The advantage of a portable-procedural, or Singh-plus, model over most existing systems is that it would enforce human rights at a constitutional level. One of the major problems with most asylum systems that currently exist is that they place few if any limits on the policies politicians can introduce. This was noted by former British cabinet minister Richard Crossman when, looking back on a package of British immigration reforms of the 1960s, he observed that they contained “plans for legislation which we realized would have been declared unconstitutional in any country with a written constitution and a Supreme Court.”
Crossman’s observation helps explain not only Britain’s experience but also Australia’s. Because both countries lack a charter of rights, politicians as less likely to face serious court challenges, and so have enormous latitude in how they treat refugees. Such an arrangement, however, is the exception, as most countries today regard some rights as so fundamental that they inscribe them in a constitution, a step that makes it maximally difficult for politicians to tamper with those rights. Yet the international norm is still for most countries’ charters of rights to protect the rights of citizens with greater force than those of non-citizens. A portable-procedural model of rights would be a step forward because it would enforce three crucial rights of asylum-seekers in the same powerful way.

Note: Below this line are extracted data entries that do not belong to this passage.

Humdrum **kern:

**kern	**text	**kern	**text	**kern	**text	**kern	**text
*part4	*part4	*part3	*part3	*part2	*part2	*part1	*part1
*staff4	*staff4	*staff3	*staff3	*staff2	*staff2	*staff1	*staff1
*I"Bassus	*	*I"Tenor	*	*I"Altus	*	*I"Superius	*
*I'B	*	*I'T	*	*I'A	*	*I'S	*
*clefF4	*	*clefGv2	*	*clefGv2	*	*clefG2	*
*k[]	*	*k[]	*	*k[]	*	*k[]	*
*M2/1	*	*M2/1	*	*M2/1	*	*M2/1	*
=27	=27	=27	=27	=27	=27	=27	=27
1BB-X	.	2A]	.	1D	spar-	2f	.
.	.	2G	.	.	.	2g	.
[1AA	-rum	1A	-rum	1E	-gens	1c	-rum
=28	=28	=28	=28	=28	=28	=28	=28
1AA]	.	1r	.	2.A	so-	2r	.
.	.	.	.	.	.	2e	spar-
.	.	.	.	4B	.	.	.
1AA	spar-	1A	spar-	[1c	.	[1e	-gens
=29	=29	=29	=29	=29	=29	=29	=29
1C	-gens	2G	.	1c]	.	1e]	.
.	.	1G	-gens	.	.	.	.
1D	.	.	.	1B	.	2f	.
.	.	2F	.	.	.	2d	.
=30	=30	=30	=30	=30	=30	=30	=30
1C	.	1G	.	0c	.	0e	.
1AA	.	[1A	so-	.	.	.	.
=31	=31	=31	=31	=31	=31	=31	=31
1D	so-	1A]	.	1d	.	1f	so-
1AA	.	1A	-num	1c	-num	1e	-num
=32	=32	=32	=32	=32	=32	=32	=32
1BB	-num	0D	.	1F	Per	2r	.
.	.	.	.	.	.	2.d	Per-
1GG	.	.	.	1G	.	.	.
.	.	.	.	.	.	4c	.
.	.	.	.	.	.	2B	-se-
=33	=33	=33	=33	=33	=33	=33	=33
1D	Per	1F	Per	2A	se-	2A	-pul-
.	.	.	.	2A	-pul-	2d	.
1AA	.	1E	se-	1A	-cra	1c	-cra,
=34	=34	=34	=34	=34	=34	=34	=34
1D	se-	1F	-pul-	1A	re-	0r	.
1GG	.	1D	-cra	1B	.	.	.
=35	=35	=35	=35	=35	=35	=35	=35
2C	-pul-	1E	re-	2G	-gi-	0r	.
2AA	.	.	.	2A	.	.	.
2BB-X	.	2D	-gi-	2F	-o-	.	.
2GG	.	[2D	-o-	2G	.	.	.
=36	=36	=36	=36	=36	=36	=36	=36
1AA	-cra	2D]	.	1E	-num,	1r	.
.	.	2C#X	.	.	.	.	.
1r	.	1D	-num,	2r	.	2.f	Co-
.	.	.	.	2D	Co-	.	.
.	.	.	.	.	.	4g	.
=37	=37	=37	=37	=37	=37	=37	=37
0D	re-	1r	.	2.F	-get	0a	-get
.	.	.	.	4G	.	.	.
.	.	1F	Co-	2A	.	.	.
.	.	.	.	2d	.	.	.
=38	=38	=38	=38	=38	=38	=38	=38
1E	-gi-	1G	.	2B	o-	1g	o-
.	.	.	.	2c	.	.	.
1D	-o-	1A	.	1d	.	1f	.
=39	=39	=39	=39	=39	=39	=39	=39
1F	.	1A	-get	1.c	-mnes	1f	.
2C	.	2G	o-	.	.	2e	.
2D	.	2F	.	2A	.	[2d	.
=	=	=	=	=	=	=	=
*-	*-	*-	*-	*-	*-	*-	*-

To see how important those rights are, consider the current situation in the United States. As in most Western countries, it is taken for granted that the right to a fair trial is a crucial legal safeguard, so crucial that someone who cannot afford a lawyer will have one provided to him or her. This is the case even when the person is accused of a misdemeanour that involves a relatively short prison sentence. But people making refugee claims do not enjoy the same right to legal aid. American lawyers often take on asylum cases on a pro bono basis, but inevitably, many cases are heard without legal advice. This has an impact on which claims are successful. A 1987 U.S. government report found that asylum claimants without legal representation had a 16 percent success rate compared with 36 percent for those with lawyers. More recently, refugee advocates have suggested that U.S. claimants in general are four to six times more likely to be accepted if they are represented by a lawyer. Surely this arrangement is upside down. Compared to people accused of a misdemeanour, the stakes for people seeking asylum are far higher. In their case, a wrong decision could potentially see them returned to a country where their lives are in danger. Yet the legal rights they enjoy are fewer than those of someone accused of a crime.